▶ _EXERCISE DIRECTIONS_
Pick up the report below on Air Products' fiscal third-quarter results and carry it on from its last sentence.

Air Products, the largest US LNG and industrial gas company, said fiscal third-quarter net income declined by 9 percent to $457 million, primarily reflecting the negative impacts from Covid-19.
The company also attributed the fall to a prior year gain, partially offset by pricing actions and charges as well as LNG project execution.
Third-quarter sales were 7 percent lower than a year ago at $2.1 billion due to 4 percent lower energy pass-through, 3 percent lower volumes and 2 percent unfavorable currency, partially offset by 2 percent higher pricing.
The LeHigh Valley, Pennsylvania-based company said the estimated Covid-19 impact on sales was 9 percent, primarily due to volume impacts in the Americas and European merchant businesses.
The company said the impact was partially offset by positive volume contributions from new plants and LNG activities without giving details.

▶ _DATASET EXTRACT_
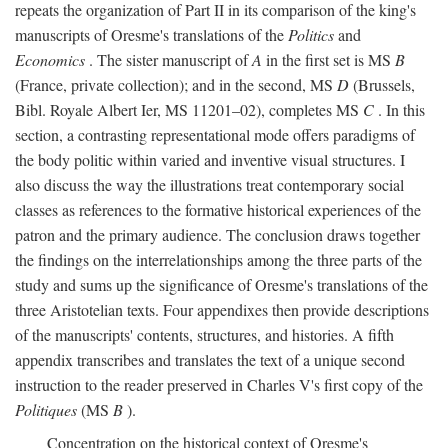
repeats the organization of Part II in its comparison of the king's
manuscripts of Oresme's translations of the
Politics
and
Economics
. The sister manuscript of
A
in the first set is MS
B
(France, private collection); and in the second, MS
D
(Brussels,
Bibl. Royale Albert Ier, MS 11201–02), completes MS
C
. In this
section, a contrasting representational mode offers paradigms of
the body politic within varied and inventive visual structures. I
also discuss the way the illustrations treat contemporary social
classes as references to the formative historical experiences of the
patron and the primary audience. The conclusion draws together
the findings on the interrelationships among the three parts of the
study and sums up the significance of Oresme's translations of the
three Aristotelian texts. Four appendixes then provide descriptions
of the manuscripts' contents, structures, and histories. A fifth
appendix transcribes and translates the text of a unique second
instruction to the reader preserved in Charles V's first copy of the
Politiques
(MS
B
).
Concentration on the historical context of Oresme's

▶ _EXPECTED OUTPUT_
Air Products conducts its industrial gases business alongside its provision of LNG equipment products such as the main cryogenic heat exchangers for plants and its proprietary propane pre-cooled mixed refrigerant liquefaction process.
Most of the worldwide LNG production comes from Air Products technology. The company provides key equipment for the natural gas liquefaction process for large export plants, small and mid-sized plants and floating LNG facilities.
“As the world continues to navigate challenging conditions related to Covid-19, I am very proud of the Air Products team who have demonstrated their true character and commitment in keeping our plants running and our customers supplied with essential products,” said Chairman, President and Chief Executive Seifi Ghasemi.
“Meanwhile our onsite business - which represents more than half of our sales - remains stable, and we continued to execute on our growth strategy, announcing two new mega-projects in Saudi Arabia and Indonesia which together represent planned Air Products investment of approximately $5.7Bln,” stated Ghasemi.
The sales in the Industrial Gases-Americas division fell by 11 percent to $850 million. This was due to 6 percent lower energy pass-through and 5 percent lower volumes.
Operating income of $248M was down 5 percent, primarily due to the lower volumes.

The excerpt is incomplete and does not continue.